Why the pattern flips
It comes down to what the smart money owns and why each market fell.
Hedge-fund books, in aggregate, are concentrated in the same crowded, long- duration, mega-cap growth names — the trade that worked for a decade. In a fast liquidity crash like March 2020, everything falls together and quality names bounce first, so a high-quality book gives a small cushion. But a slow, fundamental repricing like 2022 — rates up, long-duration growth re-rated — hits that exact book at the epicenter. The clones didn't fail to predict 2022; they were the thing 2022 was about.
That's the uncomfortable part. The smart-money book isn't a defensive hedge that happens to also go up. It's leveraged exposure to one factor — crowded growth — that pays beautifully in the good years and breaks hardest precisely when the market turns on fundamentals.
What this means if you clone
It reframes the whole exercise. We've already shown that cloning barely beats the market year to year and that the crowded consensus names don't outperform. This is the risk side of the same coin: you're not getting the capital protection the "smart money" label implies. In the drawdown that most tests a strategy — a fundamental bear, not a flash crash — cloning the pros left you worse off than an index fund and a nap.
If you follow these books, follow them with your eyes open: you're taking concentrated factor risk, not buying a parachute. Size the position for a drawdown deeper than the market's, because in the crash that counts, that's what history delivered.

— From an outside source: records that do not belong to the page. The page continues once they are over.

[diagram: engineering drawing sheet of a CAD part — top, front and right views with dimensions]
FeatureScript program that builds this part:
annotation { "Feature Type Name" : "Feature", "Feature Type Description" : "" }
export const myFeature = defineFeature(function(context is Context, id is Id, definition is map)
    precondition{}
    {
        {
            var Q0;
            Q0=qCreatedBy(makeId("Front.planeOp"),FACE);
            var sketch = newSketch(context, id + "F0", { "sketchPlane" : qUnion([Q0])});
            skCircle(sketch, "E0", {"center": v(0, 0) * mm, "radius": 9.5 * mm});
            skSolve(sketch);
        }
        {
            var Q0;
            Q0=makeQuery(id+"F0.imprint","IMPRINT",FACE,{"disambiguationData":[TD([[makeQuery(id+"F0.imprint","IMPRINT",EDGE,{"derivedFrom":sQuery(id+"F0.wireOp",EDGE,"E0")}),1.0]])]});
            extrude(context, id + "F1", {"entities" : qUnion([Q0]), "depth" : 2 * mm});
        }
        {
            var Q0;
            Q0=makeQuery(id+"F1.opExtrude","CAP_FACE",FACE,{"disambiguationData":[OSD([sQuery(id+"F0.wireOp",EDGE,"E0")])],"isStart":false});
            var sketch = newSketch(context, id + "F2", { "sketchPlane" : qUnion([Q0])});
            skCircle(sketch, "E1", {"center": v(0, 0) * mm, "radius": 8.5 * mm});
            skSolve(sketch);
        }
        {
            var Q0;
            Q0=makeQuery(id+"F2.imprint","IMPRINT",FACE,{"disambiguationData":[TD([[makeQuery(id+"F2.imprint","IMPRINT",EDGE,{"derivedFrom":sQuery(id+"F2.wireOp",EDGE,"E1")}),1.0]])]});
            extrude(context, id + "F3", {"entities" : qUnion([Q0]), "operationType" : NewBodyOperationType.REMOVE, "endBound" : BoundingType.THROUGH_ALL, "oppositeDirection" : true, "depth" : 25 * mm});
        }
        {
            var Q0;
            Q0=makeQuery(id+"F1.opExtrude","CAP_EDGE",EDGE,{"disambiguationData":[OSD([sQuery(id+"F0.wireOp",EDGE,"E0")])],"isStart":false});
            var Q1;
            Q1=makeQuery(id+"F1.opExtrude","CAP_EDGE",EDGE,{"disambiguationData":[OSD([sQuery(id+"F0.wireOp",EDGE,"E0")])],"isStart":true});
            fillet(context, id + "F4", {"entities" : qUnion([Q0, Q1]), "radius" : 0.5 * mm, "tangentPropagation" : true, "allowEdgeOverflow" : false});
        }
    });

Methodology: for each fund we track with continuous daily history through a crash window, we clone its disclosed 13F book (top holdings, rebalanced at filing dates, no lookahead) and compute the worst peak-to-trough decline of the clone and of the S&P 500 within that window. "Downside capture" is the clone's drawdown divided by the S&P's. Windows: 2020-02-19 to 2020-03-23 (54 funds), 2022-01-03 to 2022-10-12 (57 funds), 2018-09-20 to 2018-12-24 (45 funds). The clone models a fund's public book, not its actual reported returns, and ignores any hedges or shorts a fund may hold outside its 13F. Not investment advice.